— Co? rzekł Walter wdając się w rozmowę, jesteście Augusta Ehrenberżanka?
— Tak jest, czy mnie znacie?
— I wasza matka chora?
— Na tyfus, i to okropny!
— I wy sami wyglądacie bardzo cierpiąco!
— O, Boże kochany, już od tygodnia oka nie zmrużyłam! powiedziało dziewczę.
— I jeść zapewne nie macie co, stary przepija ostatni grosz, a żona nie może go w karbach utrzymać, to nieszczęście! Wczoraj wieczorem spadł ze wszystkich schodów!
— To z przyczyny dziur w schodach, pani, uniewinniała dziewczyna.
— Ci państwo, pytają o was, Augusto! rzekła stara o mulackiéj twarzy i wesoło wypuszczającym się wąsie, obracając się ku drzwiom.
— Czy mnie już nie poznajecie! Jestem Walter, bratanek waszéj matki!
— Tak, teraz przypominam sobie! odpowiedziało dziewczę, i widocznie było jéj przykro, że kuzyna zaprowadzić miała na górę.
— I ciotka chora?
— Bardzo chora, Boże zmiłuj się! Nie mogę was prosić, abyście szli zemną, bo u nas taka bieda!
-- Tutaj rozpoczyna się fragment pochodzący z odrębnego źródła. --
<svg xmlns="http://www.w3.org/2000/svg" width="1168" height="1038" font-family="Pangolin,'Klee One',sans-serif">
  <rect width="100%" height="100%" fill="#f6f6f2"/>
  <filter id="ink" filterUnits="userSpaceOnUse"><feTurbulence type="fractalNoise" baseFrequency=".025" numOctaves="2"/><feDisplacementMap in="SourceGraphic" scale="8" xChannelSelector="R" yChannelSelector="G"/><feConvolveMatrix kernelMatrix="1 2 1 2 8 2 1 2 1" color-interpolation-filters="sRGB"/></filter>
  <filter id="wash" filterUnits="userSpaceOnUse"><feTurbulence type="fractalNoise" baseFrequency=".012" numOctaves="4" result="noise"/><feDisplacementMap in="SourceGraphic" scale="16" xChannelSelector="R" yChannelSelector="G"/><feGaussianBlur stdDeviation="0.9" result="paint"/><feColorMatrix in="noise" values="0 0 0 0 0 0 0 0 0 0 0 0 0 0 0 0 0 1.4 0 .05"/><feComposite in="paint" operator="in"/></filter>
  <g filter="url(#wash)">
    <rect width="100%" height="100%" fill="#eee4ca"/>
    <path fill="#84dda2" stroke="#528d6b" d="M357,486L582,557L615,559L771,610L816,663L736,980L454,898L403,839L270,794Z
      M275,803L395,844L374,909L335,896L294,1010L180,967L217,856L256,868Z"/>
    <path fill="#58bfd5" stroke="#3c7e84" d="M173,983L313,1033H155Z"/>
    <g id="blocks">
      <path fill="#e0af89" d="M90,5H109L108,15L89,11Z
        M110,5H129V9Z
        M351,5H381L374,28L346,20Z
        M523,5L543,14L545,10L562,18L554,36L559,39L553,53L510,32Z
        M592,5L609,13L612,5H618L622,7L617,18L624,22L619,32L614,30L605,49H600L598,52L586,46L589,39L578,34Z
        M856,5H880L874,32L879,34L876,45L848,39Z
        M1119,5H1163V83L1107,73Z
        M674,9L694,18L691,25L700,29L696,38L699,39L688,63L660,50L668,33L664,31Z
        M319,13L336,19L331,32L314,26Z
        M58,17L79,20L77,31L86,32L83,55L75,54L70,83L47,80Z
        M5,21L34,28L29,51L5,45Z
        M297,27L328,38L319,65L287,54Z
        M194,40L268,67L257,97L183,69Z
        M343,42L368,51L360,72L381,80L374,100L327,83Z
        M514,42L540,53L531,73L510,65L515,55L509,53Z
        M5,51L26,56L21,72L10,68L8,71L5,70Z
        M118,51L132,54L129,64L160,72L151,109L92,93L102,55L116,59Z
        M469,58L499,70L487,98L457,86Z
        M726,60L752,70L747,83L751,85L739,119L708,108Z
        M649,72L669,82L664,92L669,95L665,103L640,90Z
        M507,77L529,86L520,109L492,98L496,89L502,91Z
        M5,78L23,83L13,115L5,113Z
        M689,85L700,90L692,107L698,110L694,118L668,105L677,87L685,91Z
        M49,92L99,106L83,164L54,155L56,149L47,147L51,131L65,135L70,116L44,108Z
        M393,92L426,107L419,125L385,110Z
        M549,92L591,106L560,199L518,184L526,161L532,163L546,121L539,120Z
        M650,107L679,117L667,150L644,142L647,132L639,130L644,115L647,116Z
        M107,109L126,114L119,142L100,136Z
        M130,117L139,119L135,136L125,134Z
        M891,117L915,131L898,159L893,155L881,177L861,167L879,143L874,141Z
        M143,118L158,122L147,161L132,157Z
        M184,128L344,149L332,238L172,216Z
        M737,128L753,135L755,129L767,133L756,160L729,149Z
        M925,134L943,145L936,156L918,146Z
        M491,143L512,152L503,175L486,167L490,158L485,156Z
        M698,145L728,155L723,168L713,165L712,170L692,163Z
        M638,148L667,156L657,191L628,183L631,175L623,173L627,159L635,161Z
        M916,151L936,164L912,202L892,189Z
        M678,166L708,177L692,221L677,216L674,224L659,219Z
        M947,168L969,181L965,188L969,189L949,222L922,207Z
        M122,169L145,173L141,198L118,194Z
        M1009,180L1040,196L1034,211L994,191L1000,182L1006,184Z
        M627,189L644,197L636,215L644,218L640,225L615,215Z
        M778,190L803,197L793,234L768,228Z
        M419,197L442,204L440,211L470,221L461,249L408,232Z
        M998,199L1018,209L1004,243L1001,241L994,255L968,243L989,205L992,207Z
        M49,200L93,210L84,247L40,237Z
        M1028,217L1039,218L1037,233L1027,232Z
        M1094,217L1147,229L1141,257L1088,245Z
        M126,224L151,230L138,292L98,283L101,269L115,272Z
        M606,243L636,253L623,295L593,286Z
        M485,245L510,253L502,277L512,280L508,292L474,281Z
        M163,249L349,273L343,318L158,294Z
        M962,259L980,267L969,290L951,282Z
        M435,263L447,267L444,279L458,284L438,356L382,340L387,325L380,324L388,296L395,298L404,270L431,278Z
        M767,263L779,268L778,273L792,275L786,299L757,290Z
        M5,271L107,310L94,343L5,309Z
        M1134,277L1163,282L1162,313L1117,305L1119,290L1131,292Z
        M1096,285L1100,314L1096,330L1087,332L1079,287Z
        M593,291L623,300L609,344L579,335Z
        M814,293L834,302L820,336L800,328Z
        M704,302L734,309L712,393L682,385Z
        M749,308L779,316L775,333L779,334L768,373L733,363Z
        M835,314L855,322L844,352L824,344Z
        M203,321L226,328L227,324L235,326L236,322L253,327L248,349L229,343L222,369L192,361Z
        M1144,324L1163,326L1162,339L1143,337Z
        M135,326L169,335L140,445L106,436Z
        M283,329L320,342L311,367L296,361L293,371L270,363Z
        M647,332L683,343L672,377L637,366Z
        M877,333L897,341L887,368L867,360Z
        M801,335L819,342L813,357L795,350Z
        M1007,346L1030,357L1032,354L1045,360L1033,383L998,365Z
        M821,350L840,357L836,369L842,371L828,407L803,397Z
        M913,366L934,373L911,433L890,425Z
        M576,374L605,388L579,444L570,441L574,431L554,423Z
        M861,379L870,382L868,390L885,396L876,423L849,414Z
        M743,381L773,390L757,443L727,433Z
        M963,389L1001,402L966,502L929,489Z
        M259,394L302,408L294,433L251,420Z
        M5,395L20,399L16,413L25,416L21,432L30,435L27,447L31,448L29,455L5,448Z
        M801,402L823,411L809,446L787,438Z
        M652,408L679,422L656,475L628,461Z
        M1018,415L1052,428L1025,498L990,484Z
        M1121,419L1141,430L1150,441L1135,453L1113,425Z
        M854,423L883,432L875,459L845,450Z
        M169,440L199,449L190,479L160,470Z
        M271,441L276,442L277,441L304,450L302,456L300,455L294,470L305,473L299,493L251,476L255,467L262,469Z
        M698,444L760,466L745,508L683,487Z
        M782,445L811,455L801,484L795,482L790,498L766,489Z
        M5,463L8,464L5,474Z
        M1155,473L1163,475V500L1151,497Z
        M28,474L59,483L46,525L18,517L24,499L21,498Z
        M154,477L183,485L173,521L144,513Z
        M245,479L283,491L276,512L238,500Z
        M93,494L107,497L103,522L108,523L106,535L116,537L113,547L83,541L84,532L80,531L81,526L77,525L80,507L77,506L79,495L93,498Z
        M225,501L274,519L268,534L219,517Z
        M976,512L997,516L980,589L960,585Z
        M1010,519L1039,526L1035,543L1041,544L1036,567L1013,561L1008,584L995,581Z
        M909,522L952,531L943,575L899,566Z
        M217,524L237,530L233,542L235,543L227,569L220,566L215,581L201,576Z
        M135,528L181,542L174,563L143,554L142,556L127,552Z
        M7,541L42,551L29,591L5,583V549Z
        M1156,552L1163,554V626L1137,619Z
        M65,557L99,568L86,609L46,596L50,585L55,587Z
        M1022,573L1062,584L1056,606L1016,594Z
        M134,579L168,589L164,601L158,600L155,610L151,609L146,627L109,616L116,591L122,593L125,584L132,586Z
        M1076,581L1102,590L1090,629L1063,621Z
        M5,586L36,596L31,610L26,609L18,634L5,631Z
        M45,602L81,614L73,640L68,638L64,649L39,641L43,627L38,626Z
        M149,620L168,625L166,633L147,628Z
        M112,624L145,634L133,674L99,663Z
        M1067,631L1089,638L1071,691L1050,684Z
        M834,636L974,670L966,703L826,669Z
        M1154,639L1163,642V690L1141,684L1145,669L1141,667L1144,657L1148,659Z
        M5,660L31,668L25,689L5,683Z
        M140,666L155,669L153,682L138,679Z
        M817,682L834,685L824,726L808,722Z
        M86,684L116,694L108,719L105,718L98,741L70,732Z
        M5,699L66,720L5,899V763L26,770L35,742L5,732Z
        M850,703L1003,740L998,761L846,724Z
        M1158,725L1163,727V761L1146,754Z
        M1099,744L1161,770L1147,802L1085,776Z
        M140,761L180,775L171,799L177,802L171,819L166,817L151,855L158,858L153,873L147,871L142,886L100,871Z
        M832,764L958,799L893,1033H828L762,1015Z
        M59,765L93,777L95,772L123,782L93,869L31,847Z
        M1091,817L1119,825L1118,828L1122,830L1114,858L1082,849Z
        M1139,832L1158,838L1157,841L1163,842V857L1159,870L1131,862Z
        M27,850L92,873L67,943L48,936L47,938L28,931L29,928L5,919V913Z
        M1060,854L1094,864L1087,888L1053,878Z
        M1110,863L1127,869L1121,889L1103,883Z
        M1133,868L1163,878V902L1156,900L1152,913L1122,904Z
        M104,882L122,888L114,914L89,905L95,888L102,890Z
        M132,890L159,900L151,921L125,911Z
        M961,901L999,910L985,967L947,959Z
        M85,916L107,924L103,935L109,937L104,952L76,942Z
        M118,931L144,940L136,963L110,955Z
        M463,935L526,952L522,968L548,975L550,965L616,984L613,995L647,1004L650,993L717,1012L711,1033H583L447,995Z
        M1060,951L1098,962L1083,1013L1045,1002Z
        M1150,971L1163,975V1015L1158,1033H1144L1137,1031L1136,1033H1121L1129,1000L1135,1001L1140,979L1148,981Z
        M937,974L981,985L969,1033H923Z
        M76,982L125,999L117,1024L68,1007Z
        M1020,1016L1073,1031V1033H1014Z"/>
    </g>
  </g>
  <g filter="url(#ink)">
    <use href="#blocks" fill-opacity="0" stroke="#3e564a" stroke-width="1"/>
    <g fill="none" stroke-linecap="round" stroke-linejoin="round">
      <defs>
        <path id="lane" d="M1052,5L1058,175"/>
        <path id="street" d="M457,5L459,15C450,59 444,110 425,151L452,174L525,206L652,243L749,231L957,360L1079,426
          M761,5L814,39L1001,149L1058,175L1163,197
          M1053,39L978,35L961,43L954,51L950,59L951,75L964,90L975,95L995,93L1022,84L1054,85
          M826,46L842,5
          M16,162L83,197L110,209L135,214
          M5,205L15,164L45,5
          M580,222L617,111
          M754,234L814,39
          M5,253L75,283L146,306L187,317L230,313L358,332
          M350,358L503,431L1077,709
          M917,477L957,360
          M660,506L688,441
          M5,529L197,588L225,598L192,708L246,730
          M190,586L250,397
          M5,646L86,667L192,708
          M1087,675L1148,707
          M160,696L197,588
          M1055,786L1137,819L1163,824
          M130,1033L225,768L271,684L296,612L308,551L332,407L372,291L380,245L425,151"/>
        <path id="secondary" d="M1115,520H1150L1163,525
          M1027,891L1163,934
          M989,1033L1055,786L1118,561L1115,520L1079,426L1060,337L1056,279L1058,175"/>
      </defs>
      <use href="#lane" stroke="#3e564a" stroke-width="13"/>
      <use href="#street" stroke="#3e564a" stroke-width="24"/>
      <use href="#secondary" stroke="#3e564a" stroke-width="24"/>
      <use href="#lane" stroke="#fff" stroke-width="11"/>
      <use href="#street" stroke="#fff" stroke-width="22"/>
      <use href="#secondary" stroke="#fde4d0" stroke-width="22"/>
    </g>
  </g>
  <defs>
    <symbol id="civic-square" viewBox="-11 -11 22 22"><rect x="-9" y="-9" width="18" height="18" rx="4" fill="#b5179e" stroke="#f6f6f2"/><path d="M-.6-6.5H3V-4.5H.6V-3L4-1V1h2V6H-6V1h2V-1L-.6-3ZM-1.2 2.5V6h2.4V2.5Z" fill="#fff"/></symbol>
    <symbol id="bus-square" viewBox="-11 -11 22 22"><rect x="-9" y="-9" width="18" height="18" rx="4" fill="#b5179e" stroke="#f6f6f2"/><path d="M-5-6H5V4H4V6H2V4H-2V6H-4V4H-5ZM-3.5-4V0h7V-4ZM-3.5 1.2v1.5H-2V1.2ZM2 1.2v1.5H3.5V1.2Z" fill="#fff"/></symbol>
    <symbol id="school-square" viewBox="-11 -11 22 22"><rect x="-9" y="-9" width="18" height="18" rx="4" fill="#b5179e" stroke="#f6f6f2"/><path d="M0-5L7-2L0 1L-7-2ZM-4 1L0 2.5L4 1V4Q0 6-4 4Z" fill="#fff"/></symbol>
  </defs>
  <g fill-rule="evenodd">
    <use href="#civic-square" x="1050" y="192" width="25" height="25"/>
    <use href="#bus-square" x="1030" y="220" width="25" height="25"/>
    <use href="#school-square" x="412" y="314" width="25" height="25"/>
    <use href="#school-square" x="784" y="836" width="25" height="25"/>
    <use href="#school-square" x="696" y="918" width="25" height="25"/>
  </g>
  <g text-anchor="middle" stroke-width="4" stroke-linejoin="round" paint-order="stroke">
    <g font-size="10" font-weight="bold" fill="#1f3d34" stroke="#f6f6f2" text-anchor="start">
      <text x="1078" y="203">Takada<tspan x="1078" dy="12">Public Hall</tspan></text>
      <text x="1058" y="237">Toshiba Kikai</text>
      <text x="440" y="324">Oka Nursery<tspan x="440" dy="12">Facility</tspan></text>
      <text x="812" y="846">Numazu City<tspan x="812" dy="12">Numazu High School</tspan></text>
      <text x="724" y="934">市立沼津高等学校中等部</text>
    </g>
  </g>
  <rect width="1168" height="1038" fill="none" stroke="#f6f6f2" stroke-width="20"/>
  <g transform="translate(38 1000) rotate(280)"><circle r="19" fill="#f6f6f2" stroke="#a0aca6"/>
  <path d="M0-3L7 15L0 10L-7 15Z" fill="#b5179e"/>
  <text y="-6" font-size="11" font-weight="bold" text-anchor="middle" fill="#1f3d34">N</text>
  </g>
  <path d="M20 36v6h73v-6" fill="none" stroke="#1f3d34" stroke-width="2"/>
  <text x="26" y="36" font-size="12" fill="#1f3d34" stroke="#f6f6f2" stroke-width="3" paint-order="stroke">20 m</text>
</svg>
— Wierzę, rzekł Walter, chciałem tylko zapytać was, czy nie możecie odstąpić téj dziewczynie części waszéj izby?
Augusta Ehrenberżanka spojrzała na Małgorzatę, a widząc, że ta równie jak i ona jest uboga i chora, nędzą swoją twarz rozjaśniła wielką dobrocią serca: — byłaby najchętniéj Małgorzatę do siebie przytuliła i w sercu swojém zamknęła — bo ubodzy dla podobnych sobie po większéj części są gotowi do wszelkich poświęceń; ale dziewczyny, którą Walter przyprowadził, tak bez dalszych następstw przyjąć nie śmiała.
— Zapytam ojca — chodźcie zemną na górę! rzekła
Strona:PL G Füllborn Tajemnice stolicy świata.djvu/671
Ta strona została przepisana.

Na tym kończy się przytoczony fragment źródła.